Nicht dass irgendetwas Außergewöhnliches an dem Buch wäre. Es wird erzählt, nüchtern, zurückhaltend. Fast ohne zu kommentieren schildert uns der Erzähler das Leben eines Kolosses, das Leben des William Stoner.

„Der alte Mann und sein Stolz“ hätte das Buch auch heißen können. Denn William Stoner ist einer, der Zeit seines Lebens Stolz und Würde nicht verliert. Dabei läuft in seinem Leben nur wenig glatt. Das Landwirtschaftsstudium gibt er zugunsten der Literatur auf, wird schließlich Professor für englische Literatur an seiner Universität, ohne dass er eine Karriere anstrebt. Stoner ist einer, der darauf wartet, dass die Dinge auf ihn zukommen, der nur wenig selbst in die Wege leitet. Und er ist einer, der sein Leben immer wieder als Prüfung sieht. Von seiner Ehefrau, die ihn schikaniert, trennt er sich nicht, obwohl sie ihre Tochter immer mehr von ihm zu entfremden versucht und obwohl er eine leidenschaftliche Liebesaffäre mit einer Doktorandin hat. Seine Stellung an der Universität gibt er nicht auf, wechselt nicht an eine andere Uni, als ein ehemaliger Freund gegen ihn zu intrigieren beginnt und ihm jede Menge Steine in den Weg legt.

Ja, William Stoner hätte sein Leben einfacher haben können. Aber er ist nicht der Typ, der Problemen aus dem Weg geht. Er sitzt sie aus. Würde der Roman heute geschrieben, so würde Stoner wohl mit großem Abgang fulminant scheitern oder eben überraschend siegen. Nichts dergleichen geschieht in diesem Roman. William Stoner zieht – man erlaube mir diesen schrägen Vergleich – immer weiter seine Runden, schwimmt unaufhörlich weiter, egal ob es hohen Wellengang gibt oder ob er in flaches Wasser gerät. Einer also, der sich treu bleibt. Der sich nicht verbiegt.

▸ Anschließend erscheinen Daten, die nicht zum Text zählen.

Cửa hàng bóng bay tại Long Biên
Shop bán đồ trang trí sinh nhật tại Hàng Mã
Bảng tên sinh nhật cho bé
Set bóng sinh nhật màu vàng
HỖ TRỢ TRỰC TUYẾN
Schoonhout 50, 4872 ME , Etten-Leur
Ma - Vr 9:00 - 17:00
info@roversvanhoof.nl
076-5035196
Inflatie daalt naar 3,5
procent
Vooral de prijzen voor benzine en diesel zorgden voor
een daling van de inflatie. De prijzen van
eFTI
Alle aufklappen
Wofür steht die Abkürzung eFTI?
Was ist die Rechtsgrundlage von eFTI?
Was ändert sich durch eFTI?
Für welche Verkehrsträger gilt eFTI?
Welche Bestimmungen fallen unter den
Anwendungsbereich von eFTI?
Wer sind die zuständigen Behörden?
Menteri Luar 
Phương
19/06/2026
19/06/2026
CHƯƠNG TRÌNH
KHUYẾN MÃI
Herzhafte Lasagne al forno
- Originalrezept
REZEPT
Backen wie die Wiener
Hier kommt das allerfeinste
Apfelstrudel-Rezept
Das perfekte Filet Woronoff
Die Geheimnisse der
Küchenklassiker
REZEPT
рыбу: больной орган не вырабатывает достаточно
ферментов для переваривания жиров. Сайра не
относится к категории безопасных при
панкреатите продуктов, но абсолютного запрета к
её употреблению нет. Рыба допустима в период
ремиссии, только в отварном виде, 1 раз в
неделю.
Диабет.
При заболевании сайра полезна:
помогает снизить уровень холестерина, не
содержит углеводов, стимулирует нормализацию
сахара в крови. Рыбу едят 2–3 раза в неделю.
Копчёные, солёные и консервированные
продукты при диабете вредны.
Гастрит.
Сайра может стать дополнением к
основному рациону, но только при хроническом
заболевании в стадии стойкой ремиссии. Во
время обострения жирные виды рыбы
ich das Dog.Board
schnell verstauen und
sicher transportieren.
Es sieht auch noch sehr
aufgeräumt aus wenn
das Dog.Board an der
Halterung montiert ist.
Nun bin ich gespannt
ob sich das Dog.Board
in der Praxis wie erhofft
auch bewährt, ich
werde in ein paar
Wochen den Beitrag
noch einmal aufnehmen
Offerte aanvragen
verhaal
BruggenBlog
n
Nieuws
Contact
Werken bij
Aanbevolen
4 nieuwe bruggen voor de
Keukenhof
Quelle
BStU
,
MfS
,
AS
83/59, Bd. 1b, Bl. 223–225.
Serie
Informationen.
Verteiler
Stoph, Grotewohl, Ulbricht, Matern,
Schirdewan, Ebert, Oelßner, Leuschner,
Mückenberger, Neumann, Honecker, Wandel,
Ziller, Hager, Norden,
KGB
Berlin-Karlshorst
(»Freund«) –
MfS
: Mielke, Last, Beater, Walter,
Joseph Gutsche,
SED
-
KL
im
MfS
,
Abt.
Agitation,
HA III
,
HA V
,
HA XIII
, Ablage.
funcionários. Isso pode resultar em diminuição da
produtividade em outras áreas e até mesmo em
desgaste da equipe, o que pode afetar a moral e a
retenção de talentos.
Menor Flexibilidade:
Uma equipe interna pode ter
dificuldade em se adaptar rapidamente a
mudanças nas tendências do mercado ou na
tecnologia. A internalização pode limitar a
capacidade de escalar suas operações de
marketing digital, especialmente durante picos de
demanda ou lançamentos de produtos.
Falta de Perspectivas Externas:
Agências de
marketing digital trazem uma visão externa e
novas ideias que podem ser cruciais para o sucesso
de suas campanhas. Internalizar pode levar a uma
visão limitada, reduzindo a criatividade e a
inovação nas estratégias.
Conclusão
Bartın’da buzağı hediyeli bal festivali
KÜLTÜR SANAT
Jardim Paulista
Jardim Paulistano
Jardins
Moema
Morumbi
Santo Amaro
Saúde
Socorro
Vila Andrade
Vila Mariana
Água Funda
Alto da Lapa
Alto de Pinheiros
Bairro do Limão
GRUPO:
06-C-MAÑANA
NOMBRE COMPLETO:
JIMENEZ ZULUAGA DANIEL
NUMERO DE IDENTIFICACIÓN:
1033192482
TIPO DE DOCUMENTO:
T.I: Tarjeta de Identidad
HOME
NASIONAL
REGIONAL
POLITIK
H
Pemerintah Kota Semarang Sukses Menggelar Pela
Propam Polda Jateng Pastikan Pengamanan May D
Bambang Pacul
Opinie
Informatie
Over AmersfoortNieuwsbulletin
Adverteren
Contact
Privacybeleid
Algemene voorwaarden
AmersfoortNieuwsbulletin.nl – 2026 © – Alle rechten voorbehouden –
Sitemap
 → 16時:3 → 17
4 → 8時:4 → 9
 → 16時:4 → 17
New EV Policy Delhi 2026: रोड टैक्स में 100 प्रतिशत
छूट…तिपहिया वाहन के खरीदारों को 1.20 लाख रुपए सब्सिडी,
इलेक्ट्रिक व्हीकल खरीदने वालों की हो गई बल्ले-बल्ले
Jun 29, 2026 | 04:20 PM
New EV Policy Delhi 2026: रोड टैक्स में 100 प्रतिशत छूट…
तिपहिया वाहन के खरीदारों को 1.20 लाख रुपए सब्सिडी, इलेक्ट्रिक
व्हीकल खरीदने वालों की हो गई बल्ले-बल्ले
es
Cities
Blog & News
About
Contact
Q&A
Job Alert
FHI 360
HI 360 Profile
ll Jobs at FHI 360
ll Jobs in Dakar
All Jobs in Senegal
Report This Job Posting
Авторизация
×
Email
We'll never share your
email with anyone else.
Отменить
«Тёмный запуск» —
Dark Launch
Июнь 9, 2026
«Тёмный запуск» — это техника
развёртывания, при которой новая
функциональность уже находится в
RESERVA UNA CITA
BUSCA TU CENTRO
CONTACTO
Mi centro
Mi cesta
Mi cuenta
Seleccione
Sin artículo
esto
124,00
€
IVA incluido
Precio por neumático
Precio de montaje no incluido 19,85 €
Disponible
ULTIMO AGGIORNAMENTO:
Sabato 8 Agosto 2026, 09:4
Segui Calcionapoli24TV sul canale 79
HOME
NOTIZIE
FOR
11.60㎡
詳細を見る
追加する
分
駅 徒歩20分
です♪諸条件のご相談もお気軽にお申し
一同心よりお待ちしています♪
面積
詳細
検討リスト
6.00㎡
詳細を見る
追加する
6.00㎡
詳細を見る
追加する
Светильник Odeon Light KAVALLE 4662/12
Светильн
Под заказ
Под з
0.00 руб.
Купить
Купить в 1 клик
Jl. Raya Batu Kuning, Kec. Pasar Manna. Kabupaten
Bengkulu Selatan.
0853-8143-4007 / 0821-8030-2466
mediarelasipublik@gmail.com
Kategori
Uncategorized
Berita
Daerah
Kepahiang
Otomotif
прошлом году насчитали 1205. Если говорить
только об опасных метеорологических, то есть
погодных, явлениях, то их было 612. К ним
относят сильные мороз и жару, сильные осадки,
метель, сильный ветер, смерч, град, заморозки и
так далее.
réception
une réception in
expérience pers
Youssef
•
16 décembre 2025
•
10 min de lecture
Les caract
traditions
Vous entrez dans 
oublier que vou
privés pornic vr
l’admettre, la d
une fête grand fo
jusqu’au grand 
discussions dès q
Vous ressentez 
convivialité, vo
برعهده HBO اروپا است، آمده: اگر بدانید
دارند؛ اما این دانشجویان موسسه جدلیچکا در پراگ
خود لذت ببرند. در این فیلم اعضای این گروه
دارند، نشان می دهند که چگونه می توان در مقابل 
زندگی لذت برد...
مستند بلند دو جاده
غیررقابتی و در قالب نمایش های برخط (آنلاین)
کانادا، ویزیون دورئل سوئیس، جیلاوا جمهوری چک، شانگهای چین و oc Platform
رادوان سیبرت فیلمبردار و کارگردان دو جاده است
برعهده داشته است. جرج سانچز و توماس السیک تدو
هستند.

Kann dieser William Stoner glücklich sein? Als Leser kommt man immer mehr ins Zweifeln. Während man anfangs noch glaubt, dass Stoner seine Berufung in der Literatur – und in der Lehre – gefunden hat, trotz seiner Strenge seinen Studenten etwas mitgibt, wird er immer kauziger, resigniert in seiner Ehe, lässt es zu, dass seine Tochter ihm immer fremder wird, weil die eigene Ehefrau sie gegen ihn ausspielt.

Was ist dieser Stoner für ein Kerl, fragt man sich als Leser unentwegt. Mal schüttelt man über ihn den Kopf, mal ist man stolz auf ihn, dass er sich nicht beugt, mal hat man Mitleid mit dem alten, kranken Mann, der so oft hintergangen wird –  und so wird Stoner immer mehr zum Koloss, den man von allen möglichen Seiten betrachtet und der einen trotzdem Rätsel aufgibt.

Das Hörbuch bringt das Stoische, das Stoner innewohnt, gut zum Ausdruck. Der Stimme von Burghart Klaußner, der das Buch ungekürzt liest, mangelt es nicht an Kraft und Stärke, doch ist sie sparsam eingesetzt. Es gibt kein übertriebenes Auskosten der grotesken Szenen, kein melancholisches Wehklagen. Nüchternheit und Klarheit prägen das Hörbuch. Und so muss es bei diesem „Stoner“ auch sein.